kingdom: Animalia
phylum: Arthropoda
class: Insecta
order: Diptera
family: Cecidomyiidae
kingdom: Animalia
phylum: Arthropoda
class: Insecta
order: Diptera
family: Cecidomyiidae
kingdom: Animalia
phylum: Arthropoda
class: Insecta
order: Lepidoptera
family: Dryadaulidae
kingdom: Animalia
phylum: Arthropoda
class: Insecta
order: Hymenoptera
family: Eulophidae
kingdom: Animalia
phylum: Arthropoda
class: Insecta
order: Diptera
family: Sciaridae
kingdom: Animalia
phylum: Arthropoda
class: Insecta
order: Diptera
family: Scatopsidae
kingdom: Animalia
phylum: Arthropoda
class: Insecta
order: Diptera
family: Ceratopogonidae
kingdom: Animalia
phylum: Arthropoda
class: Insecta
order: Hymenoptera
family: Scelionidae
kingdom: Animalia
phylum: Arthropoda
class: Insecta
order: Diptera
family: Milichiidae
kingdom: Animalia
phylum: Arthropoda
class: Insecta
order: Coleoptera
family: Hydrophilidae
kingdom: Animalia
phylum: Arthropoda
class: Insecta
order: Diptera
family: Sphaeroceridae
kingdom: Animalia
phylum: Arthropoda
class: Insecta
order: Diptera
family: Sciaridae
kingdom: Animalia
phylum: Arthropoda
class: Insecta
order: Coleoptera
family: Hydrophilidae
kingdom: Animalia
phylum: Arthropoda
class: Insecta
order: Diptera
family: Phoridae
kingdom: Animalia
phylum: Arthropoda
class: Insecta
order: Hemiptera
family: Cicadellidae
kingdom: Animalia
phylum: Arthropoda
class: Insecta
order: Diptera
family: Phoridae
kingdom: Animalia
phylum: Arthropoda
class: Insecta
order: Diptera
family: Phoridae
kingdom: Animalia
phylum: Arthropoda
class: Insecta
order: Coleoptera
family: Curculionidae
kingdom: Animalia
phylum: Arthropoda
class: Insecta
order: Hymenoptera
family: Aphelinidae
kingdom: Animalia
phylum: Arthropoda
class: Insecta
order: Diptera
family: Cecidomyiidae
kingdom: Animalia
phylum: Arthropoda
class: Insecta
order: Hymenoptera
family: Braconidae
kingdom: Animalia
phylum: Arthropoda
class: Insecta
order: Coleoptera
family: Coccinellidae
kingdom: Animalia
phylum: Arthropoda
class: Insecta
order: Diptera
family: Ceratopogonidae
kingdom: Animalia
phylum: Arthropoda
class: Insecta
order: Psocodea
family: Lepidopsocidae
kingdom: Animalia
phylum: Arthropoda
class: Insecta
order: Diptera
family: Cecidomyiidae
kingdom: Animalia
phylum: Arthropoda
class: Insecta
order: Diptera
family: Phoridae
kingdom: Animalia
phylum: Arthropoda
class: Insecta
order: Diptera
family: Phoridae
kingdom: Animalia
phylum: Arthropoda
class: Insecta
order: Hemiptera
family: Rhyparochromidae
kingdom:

+++++

Transcribe all of the data above line by line, reproducing every entry without any change.

kingdom: Animalia
phylum: Arthropoda
class: Insecta
order: Diptera
family: Cecidomyiidae
kingdom: Animalia
phylum: Arthropoda
class: Insecta
order: Diptera
family: Cecidomyiidae
kingdom: Animalia
phylum: Arthropoda
class: Insecta
order: Lepidoptera
family: Dryadaulidae
kingdom: Animalia
phylum: Arthropoda
class: Insecta
order: Hymenoptera
family: Eulophidae
kingdom: Animalia
phylum: Arthropoda
class: Insecta
order: Diptera
family: Sciaridae
kingdom: Animalia
phylum: Arthropoda
class: Insecta
order: Diptera
family: Scatopsidae
kingdom: Animalia
phylum: Arthropoda
class: Insecta
order: Diptera
family: Ceratopogonidae
kingdom: Animalia
phylum: Arthropoda
class: Insecta
order: Hymenoptera
family: Scelionidae
kingdom: Animalia
phylum: Arthropoda
class: Insecta
order: Diptera
family: Milichiidae
kingdom: Animalia
phylum: Arthropoda
class: Insecta
order: Coleoptera
family: Hydrophilidae
kingdom: Animalia
phylum: Arthropoda
class: Insecta
order: Diptera
family: Sphaeroceridae
kingdom: Animalia
phylum: Arthropoda
class: Insecta
order: Diptera
family: Sciaridae
kingdom: Animalia
phylum: Arthropoda
class: Insecta
order: Coleoptera
family: Hydrophilidae
kingdom: Animalia
phylum: Arthropoda
class: Insecta
order: Diptera
family: Phoridae
kingdom: Animalia
phylum: Arthropoda
class: Insecta
order: Hemiptera
family: Cicadellidae
kingdom: Animalia
phylum: Arthropoda
class: Insecta
order: Diptera
family: Phoridae
kingdom: Animalia
phylum: Arthropoda
class: Insecta
order: Diptera
family: Phoridae
kingdom: Animalia
phylum: Arthropoda
class: Insecta
order: Coleoptera
family: Curculionidae
kingdom: Animalia
phylum: Arthropoda
class: Insecta
order: Hymenoptera
family: Aphelinidae
kingdom: Animalia
phylum: Arthropoda
class: Insecta
order: Diptera
family: Cecidomyiidae
kingdom: Animalia
phylum: Arthropoda
class: Insecta
order: Hymenoptera
family: Braconidae
kingdom: Animalia
phylum: Arthropoda
class: Insecta
order: Coleoptera
family: Coccinellidae
kingdom: Animalia
phylum: Arthropoda
class: Insecta
order: Diptera
family: Ceratopogonidae
kingdom: Animalia
phylum: Arthropoda
class: Insecta
order: Psocodea
family: Lepidopsocidae
kingdom: Animalia
phylum: Arthropoda
class: Insecta
order: Diptera
family: Cecidomyiidae
kingdom: Animalia
phylum: Arthropoda
class: Insecta
order: Diptera
family: Phoridae
kingdom: Animalia
phylum: Arthropoda
class: Insecta
order: Diptera
family: Phoridae
kingdom: Animalia
phylum: Arthropoda
class: Insecta
order: Hemiptera
family: Rhyparochromidae
kingdom:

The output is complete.